The proposed “False Alarm Ordinance” will be reviewed as part of the board's final agenda for 2020.
The measure has been discussed in previous years, but the board never reached the point of actually voting to enact it. The proposed ordinance is a result of lengthy research by the county Sheriff's and Fire departments, as well as the Office of County Counsel, according to documents posted to the board's policy agenda.
“False alarms consume public safety resources and can increase response times for legitimate emergencies,” a statement posted to the agenda reads. “A false alarm ordinance could reduce the number of false alarms and the time spent responding to them.”
The proposal draws from provisions contained in similar ordinances on the books in the cities of Corona, Lake Elsinore, Moreno Valley, Murrieta, Palm Springs and Riverside.
Data compiled for the board showed that in 2016, sheriff's deputies were sent to investigate 15,172 alarm calls in unincorporated communities, and of those, 13,461 -- 88% -- were determined to be false, while 1,674 were canceled before deputies reached the scene. Only 37 alarms were verified as requiring immediate attention, officials said.
The fire department did not provide composite numbers on calls, but noted that in 2017, crews were dispatched to 2,662 false alarms.

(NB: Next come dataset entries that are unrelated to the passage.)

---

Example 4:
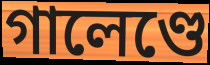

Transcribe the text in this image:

গালেণ্ডে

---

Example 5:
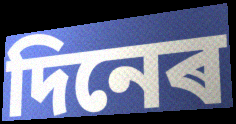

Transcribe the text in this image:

দিনেৰ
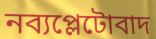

Under the proposed ordinance, anytime deputies or firefighters go to a call and determine the alarm to be false, the person or entity whose home or business caused the alarm would receive a written warning. A second call for the same reason would result in a warning that a penalty would be assessed if there is a third call.
A third false alarm would necessitate a fine of $50. A fourth call would lead to a fine of $100, a fifth call $150, and for every call after that -- $200.

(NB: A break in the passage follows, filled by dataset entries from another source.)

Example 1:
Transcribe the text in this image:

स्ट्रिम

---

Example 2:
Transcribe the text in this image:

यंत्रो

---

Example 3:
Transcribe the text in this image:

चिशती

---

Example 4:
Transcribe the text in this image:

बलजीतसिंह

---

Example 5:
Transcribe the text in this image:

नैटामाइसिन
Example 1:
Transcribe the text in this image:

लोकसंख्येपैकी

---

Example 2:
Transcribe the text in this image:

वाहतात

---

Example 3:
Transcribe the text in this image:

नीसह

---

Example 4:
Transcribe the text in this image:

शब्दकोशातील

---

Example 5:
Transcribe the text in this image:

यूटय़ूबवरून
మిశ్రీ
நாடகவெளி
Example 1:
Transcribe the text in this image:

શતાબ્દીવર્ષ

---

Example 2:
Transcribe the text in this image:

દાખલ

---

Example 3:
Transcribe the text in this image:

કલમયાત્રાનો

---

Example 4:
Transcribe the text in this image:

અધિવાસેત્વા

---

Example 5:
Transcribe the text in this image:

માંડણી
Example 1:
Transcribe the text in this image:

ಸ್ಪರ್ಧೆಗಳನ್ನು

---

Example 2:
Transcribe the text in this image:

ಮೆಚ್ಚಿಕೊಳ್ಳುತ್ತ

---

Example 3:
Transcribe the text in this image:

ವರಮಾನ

The penalties would be established as part of the county's anti-public nuisance code.
Recipients of fines would be entitled to an appeals process, initially via an “Alarm Appeals Officer,” and after that, the courts.

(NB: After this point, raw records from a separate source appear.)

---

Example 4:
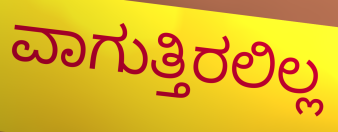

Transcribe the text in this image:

ವಾಗುತ್ತಿರಲಿಲ್ಲ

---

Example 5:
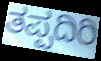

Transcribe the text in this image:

ತಪ್ಪದಿರಿ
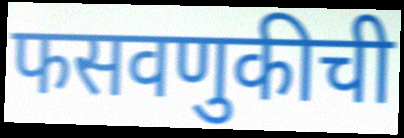
फसवणुकीची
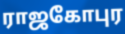
ராஜகோபுர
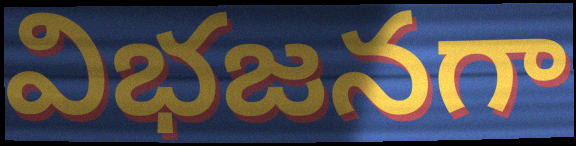
విభజనగా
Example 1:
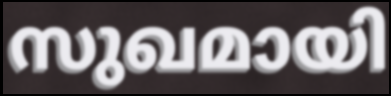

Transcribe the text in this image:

സുഖമായി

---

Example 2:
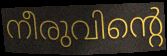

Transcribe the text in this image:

നീരുവിന്റെ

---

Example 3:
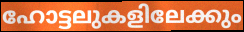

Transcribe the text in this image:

ഹോട്ടലുകളിലേക്കും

If an alarm company's faulty system is found to be the cause of the alarms, it, too, could be held liable.
The proposal also specifies that all audible security alarms have an automatic deactivation feature that makes them stop sounding after 15 minutes, and there's a provision mandating that companies make at least two attempts to contact the property owner or alarm user twice before notifying law enforcement of the alarm.
In 1996, the county established an ordinance seeking to fine alarm companies for false alarms, but several providers sued, and the ordinance was nullified. The current proposal has been court-tested thanks to municipalities passing their own regulations, all of which have withstood scrutiny.